Saved data entries:
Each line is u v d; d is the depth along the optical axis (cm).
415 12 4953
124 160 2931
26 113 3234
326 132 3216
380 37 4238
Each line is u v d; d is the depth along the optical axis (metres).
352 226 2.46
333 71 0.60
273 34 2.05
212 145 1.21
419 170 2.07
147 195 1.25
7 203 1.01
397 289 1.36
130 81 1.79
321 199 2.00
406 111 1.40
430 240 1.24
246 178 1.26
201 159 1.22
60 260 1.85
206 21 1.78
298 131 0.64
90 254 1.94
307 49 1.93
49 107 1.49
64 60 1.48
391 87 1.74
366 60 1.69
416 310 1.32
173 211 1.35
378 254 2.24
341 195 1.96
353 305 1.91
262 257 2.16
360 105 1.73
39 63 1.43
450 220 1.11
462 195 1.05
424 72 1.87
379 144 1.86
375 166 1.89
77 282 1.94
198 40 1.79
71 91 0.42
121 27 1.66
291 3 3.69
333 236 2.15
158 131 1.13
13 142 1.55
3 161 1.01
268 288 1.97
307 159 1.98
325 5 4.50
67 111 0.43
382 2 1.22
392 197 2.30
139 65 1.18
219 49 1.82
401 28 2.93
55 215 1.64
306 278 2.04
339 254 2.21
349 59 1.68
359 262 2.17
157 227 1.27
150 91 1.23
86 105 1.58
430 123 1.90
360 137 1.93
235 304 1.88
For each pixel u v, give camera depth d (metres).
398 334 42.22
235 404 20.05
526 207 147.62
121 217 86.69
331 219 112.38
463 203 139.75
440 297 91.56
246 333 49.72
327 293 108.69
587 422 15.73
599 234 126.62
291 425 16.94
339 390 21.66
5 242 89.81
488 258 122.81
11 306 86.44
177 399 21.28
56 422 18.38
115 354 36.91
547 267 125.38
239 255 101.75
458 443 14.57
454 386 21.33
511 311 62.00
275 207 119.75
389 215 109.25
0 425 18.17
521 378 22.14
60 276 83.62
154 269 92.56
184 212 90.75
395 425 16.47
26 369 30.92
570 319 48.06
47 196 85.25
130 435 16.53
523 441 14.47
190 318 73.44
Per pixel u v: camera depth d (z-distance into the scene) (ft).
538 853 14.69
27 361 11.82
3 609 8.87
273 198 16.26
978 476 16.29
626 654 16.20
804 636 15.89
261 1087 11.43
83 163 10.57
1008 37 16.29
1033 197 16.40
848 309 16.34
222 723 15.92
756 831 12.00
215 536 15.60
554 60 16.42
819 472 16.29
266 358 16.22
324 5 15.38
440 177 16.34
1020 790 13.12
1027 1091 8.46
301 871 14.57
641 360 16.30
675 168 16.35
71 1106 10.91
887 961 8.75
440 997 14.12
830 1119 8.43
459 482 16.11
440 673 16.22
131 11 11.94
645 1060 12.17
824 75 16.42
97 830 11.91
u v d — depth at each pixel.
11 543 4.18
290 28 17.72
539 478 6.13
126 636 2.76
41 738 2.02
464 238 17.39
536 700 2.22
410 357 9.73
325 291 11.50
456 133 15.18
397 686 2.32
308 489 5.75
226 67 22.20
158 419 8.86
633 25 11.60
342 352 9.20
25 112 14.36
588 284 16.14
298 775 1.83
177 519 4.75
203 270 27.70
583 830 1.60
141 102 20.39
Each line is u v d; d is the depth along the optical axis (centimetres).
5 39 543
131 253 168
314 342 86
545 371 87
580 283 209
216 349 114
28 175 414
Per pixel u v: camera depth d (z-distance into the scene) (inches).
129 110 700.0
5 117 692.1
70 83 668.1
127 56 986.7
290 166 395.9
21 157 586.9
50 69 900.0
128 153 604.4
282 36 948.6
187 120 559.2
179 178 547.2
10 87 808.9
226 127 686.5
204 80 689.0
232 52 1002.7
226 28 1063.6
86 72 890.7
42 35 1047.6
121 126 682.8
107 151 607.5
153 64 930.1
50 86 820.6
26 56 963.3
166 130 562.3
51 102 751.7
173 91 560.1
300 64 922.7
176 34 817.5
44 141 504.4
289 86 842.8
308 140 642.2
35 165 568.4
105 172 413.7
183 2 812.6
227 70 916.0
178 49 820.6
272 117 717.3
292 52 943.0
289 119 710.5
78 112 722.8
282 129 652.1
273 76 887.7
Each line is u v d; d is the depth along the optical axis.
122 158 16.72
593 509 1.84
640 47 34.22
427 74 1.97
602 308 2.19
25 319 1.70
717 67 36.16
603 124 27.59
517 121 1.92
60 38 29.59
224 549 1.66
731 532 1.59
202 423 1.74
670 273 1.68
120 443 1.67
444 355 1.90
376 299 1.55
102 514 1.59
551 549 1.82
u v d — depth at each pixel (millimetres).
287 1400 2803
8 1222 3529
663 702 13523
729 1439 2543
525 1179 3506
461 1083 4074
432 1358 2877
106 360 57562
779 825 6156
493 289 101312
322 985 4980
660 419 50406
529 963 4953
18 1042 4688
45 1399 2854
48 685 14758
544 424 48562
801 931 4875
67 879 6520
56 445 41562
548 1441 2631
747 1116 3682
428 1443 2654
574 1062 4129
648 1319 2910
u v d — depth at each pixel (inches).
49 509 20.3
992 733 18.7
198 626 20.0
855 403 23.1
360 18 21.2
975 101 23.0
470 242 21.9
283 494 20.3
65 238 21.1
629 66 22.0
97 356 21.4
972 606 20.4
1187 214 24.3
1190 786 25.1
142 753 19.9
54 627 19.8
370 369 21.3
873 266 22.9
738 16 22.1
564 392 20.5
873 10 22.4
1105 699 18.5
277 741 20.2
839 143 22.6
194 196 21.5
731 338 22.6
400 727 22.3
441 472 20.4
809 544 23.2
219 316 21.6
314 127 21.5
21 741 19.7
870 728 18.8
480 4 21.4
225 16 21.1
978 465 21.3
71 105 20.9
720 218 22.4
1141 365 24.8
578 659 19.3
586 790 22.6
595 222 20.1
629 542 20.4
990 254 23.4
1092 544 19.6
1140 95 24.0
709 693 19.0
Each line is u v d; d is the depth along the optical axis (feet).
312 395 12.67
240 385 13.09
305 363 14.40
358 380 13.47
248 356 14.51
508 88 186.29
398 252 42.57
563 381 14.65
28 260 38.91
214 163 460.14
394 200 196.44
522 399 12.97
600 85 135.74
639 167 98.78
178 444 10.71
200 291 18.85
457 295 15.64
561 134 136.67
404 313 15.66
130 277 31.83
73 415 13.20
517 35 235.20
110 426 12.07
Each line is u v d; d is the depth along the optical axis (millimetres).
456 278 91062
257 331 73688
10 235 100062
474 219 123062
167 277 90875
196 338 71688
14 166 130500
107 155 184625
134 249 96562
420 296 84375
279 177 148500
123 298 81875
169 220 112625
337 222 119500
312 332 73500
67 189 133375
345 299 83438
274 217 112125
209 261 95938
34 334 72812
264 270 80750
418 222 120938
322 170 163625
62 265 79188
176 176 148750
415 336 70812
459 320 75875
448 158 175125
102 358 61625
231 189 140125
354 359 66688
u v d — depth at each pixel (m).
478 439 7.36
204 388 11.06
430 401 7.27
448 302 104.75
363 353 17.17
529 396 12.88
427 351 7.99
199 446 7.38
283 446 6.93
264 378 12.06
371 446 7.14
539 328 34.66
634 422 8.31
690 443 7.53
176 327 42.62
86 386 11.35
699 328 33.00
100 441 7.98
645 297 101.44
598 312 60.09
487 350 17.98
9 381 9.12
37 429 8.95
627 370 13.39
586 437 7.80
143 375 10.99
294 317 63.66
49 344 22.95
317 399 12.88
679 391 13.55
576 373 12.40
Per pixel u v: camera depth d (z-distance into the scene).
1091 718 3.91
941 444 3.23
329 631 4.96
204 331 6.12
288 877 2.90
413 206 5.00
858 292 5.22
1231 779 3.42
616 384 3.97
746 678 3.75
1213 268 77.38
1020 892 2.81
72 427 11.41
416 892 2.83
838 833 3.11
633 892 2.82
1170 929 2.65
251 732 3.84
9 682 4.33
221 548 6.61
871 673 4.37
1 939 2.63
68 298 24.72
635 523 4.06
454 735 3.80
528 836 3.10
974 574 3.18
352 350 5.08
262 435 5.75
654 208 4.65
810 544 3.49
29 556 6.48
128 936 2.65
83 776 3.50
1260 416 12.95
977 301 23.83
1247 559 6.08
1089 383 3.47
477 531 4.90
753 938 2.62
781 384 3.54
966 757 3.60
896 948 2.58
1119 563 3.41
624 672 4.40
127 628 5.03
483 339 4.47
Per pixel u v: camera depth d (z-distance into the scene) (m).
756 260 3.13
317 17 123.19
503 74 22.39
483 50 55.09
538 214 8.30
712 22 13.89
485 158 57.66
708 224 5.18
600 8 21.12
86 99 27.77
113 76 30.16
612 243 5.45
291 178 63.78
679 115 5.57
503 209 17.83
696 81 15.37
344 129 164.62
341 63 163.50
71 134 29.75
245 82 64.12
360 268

Task description
Look above for the line with "326 132 3216"; retype exactly that line, every line after it up to the line with "246 333 49.72", and that line too, nothing else.

Response below
326 132 3216
380 37 4238
Each line is u v d; d is the depth along the optical axis (metres).
352 226 2.46
333 71 0.60
273 34 2.05
212 145 1.21
419 170 2.07
147 195 1.25
7 203 1.01
397 289 1.36
130 81 1.79
321 199 2.00
406 111 1.40
430 240 1.24
246 178 1.26
201 159 1.22
60 260 1.85
206 21 1.78
298 131 0.64
90 254 1.94
307 49 1.93
49 107 1.49
64 60 1.48
391 87 1.74
366 60 1.69
416 310 1.32
173 211 1.35
378 254 2.24
341 195 1.96
353 305 1.91
262 257 2.16
360 105 1.73
39 63 1.43
450 220 1.11
462 195 1.05
424 72 1.87
379 144 1.86
375 166 1.89
77 282 1.94
198 40 1.79
71 91 0.42
121 27 1.66
291 3 3.69
333 236 2.15
158 131 1.13
13 142 1.55
3 161 1.01
268 288 1.97
307 159 1.98
325 5 4.50
67 111 0.43
382 2 1.22
392 197 2.30
139 65 1.18
219 49 1.82
401 28 2.93
55 215 1.64
306 278 2.04
339 254 2.21
349 59 1.68
359 262 2.17
157 227 1.27
150 91 1.23
86 105 1.58
430 123 1.90
360 137 1.93
235 304 1.88
For each pixel u v, give camera depth d (metres).
398 334 42.22
235 404 20.05
526 207 147.62
121 217 86.69
331 219 112.38
463 203 139.75
440 297 91.56
246 333 49.72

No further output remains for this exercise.